PEUT-ON ÊTRE DE GAUCHE
ET NE
PAS ÊTRE RÉPUBLICAIN ?
Question dont la
réponse, négative, tombe a priori sous le sens. Et pourtant …
➤ On ne peut pas être républicain et s’accommoder de la monarchie
élective léguée par le Général de Gaulle.
➤ On ne peut pas être républicain et s’inscrire dans la
logique plébiscitaire sur laquelle la V ème république fait reposer le pouvoir
personnel qu’elle institue.
Simplement parce
qu’être républicain, c’est porter, incorporée à toutes fibres de son être, une
exécration irréductible et absolue à l’encontre de toute forme de pouvoir de
personnel.
➤ On ne peut pas être
républicain et se résigner à ce que la constitution de son pays soit violée
depuis le jour de sa promulgation. La confiscation des attributions du
gouvernement et du Premier ministre par le président de la République, l’usurpation
du pouvoir exécutif - inconcevable dans
tout autre état démocratique – qui en est l’effet, peuvent-elles laisser indifférents
quiconque se réclame de la République et du républicanisme ?
Indifférent ou
inattentif alors qu’elles constituent, davantage encore qu’un ‘’coup d’Etat
permanent’’, une forfaiture continue : une forfaiture commise (hors
périodes de cohabitation) depuis la mise en place de la constitution de
1958. Une forfaiture pour la raison
que la première mission confiée aux présidents de la République est de veiller
au respect de la Constitution. Alors
que ceux-ci n’ont cessé de la piétiner.
➤ Et pourtant cette forfaiture qui la relève encore ?
Deux
générations ont été à ce point tympanisées des mérites de la Vème république qu’à
quelques exceptions méritoires près, elles n’ont plus l’idée d’exercer leur
sens critique à son égard. Et vis-à-vis de ceux, en nombre de plus en plus réduit,
qui persistent à opposer à la concentration des pouvoirs entre les mains du président
de la République qu’aux termes de la Loi fondamentale, le gouvernement
« détermine et conduit la politique de la Nation » et que « le
Premier ministre dirige l’action du gouvernement », la réplique est
invariablement la même : ils ignorent ‘’l’esprit des
institutions’’.
Ou comment
justifier l’injustifiable par un argument dont la seule force réside dans la
répétition quasi unanime dont il fait l’objet depuis un demi siècle. Mais qui
demeure ce qu’il est : un non sens juridique. A-t-on déjà vu que l’esprit
d’une loi puisse signifier exactement et radicalement le contraire de ce que la
lettre de cette loi énonce ?
Que
tous les présidents se soient installés dans la violation de la Constitution par
laquelle le fondateur de la Vème république a ramené tous les pouvoirs de
gouvernement entre les mains du président de la République – en entendant que
ce dernier les exerce ou les délègue -, et que premiers ministres et ministres
en soient venus à se flatter de la ‘’feuille de route’’ que le ‘’chef de
l’Etat’’ (désignation antirépublicaine par essence et à l’endroit de laquelle
le général de Gaulle a eu autant de prédilection que Philippe Pétain) leur
délivrait dans des domaines que la Constitution confiait à leur décision, n’est
finalement peut-être pas le pire.

Lignes de données →
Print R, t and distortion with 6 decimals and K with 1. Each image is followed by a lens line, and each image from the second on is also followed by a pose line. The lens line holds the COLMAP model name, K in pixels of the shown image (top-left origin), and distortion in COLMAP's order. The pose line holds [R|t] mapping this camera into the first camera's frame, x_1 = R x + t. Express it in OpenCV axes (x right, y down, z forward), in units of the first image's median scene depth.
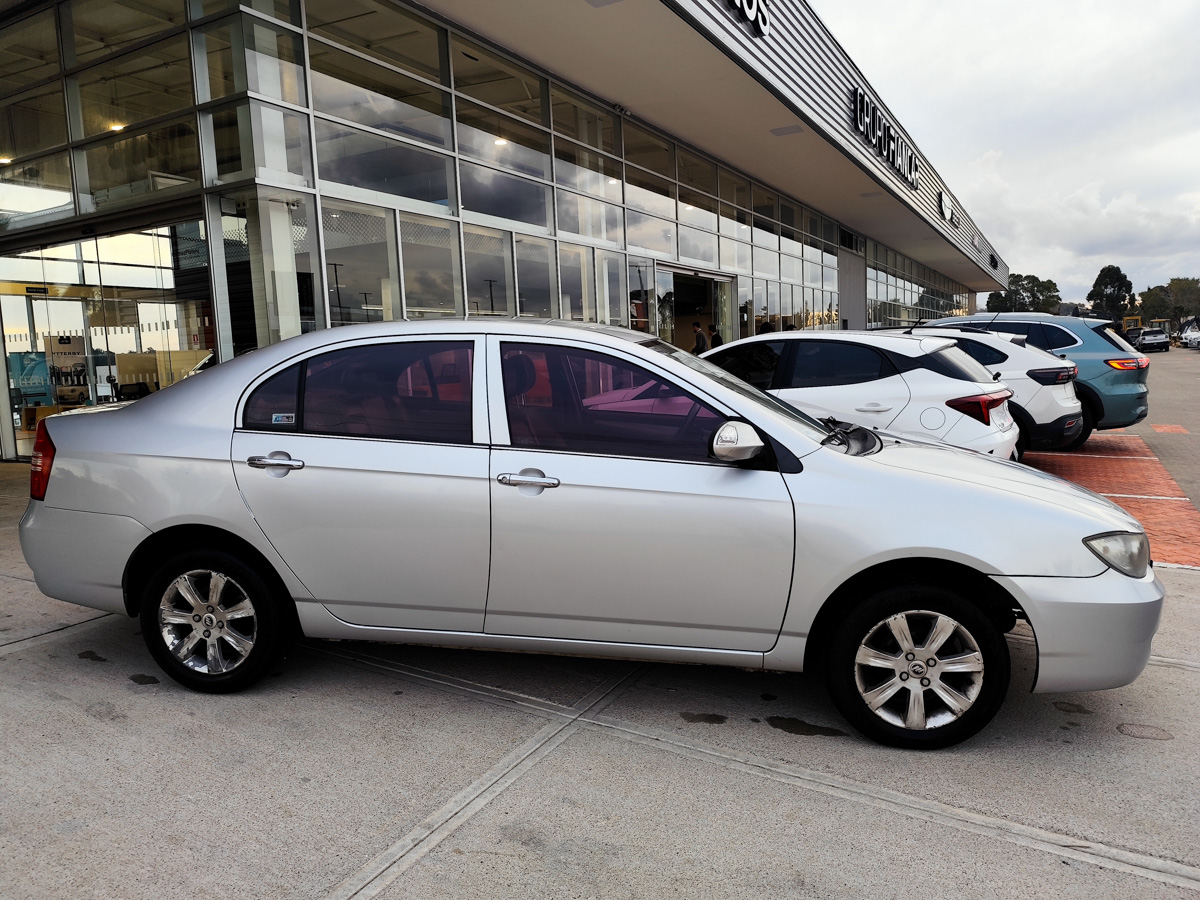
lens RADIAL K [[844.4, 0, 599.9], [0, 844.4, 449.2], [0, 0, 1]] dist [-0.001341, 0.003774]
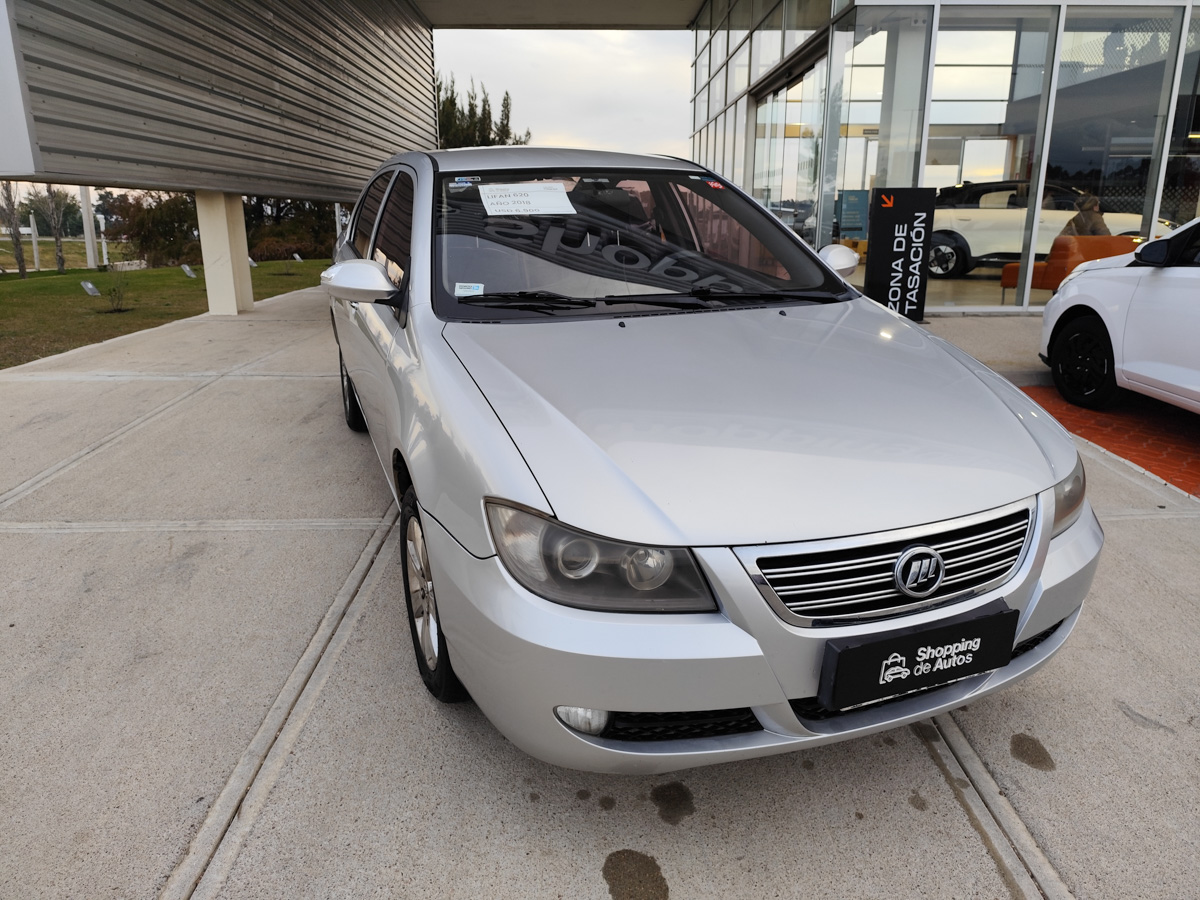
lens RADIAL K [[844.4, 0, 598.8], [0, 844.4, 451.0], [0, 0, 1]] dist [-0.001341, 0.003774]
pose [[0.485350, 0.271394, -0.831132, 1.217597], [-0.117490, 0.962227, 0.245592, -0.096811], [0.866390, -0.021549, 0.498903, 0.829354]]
---
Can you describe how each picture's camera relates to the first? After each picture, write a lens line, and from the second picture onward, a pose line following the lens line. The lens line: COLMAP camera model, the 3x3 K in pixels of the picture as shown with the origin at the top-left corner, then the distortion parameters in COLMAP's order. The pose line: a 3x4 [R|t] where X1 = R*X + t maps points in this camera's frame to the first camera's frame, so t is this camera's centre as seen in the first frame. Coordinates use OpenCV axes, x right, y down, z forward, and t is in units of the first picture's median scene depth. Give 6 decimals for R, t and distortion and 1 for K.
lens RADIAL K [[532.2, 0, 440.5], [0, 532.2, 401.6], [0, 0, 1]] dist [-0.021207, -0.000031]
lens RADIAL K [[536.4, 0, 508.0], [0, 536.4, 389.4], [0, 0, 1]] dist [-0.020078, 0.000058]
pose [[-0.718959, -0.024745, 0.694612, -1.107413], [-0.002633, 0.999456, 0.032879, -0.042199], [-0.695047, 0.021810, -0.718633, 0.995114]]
...
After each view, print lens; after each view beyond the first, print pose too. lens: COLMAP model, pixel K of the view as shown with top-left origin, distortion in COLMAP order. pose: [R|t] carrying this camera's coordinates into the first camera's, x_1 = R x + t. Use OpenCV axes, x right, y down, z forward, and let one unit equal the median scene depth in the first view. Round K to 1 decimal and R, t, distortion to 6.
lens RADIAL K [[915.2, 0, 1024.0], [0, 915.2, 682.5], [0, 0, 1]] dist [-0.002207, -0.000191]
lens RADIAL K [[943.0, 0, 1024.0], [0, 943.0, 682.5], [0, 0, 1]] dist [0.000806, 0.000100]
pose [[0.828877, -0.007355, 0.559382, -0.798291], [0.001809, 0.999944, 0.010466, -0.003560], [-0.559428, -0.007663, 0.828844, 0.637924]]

Consigne 1 →
Énumérez toutes les attitudes que l'extrait fourni juge incompatibles avec le fait d'être républicain dans les phrases commençant par « On ne peut pas être républicain et ».
Consigne 2 →
Reproduisez mot pour mot le passage de l'extrait fourni qui va de « PEUT-ON ÊTRE DE » à « personnel qu’elle institue. ».
Consigne 3 →
D'après l'extrait fourni, quelle est la première mission confiée aux présidents de la République ?
Les lignes de données sont tirées d'une autre source que l'extrait fourni.

Réponse 1 →
- S'accommoder de la monarchie élective léguée par le Général de Gaulle
- S'inscrire dans la logique plébiscitaire sur laquelle la Vᵉ République fait reposer le pouvoir personnel qu'elle institue
- Se résigner à ce que la constitution de son pays soit violée depuis le jour de sa promulgation

Réponse 2 →
PEUT-ON ÊTRE DE GAUCHE
ET NE
PAS ÊTRE RÉPUBLICAIN ?
Question dont la
réponse, négative, tombe a priori sous le sens. Et pourtant …
➤ On ne peut pas être républicain et s’accommoder de la monarchie
élective léguée par le Général de Gaulle.
➤ On ne peut pas être républicain et s’inscrire dans la
logique plébiscitaire sur laquelle la V ème république fait reposer le pouvoir
personnel qu’elle institue.

Réponse 3 →
Veiller au respect de la Constitution.